◆ What you have to do:
Copy out every line of text in the listing below, character for character, and leave the pictures out of your answer.
Provided entries Start Marker
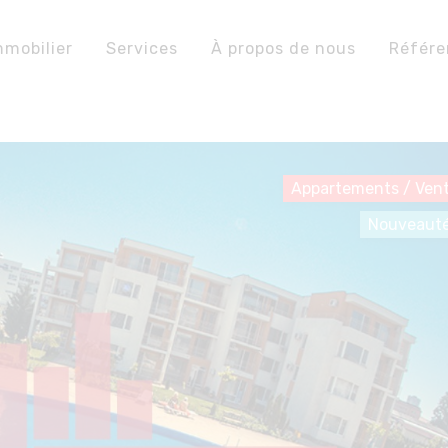
mmobilier
Services
À propos de nous
Référ
Appartements
/
Ven
Nouveaut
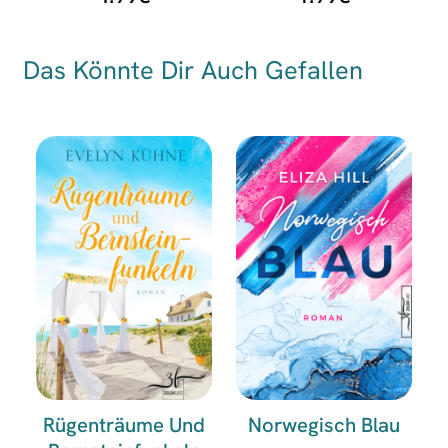
Das Könnte Dir Auch Gefallen
Rügenträume Und
Norwegisch Blau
Provided entries End Marker
◆ Written answer:
mmobilier
Services
À propos de nous
Référ
Appartements
/
Ven
Nouveaut
Das Könnte Dir Auch Gefallen
Rügenträume Und
Norwegisch Blau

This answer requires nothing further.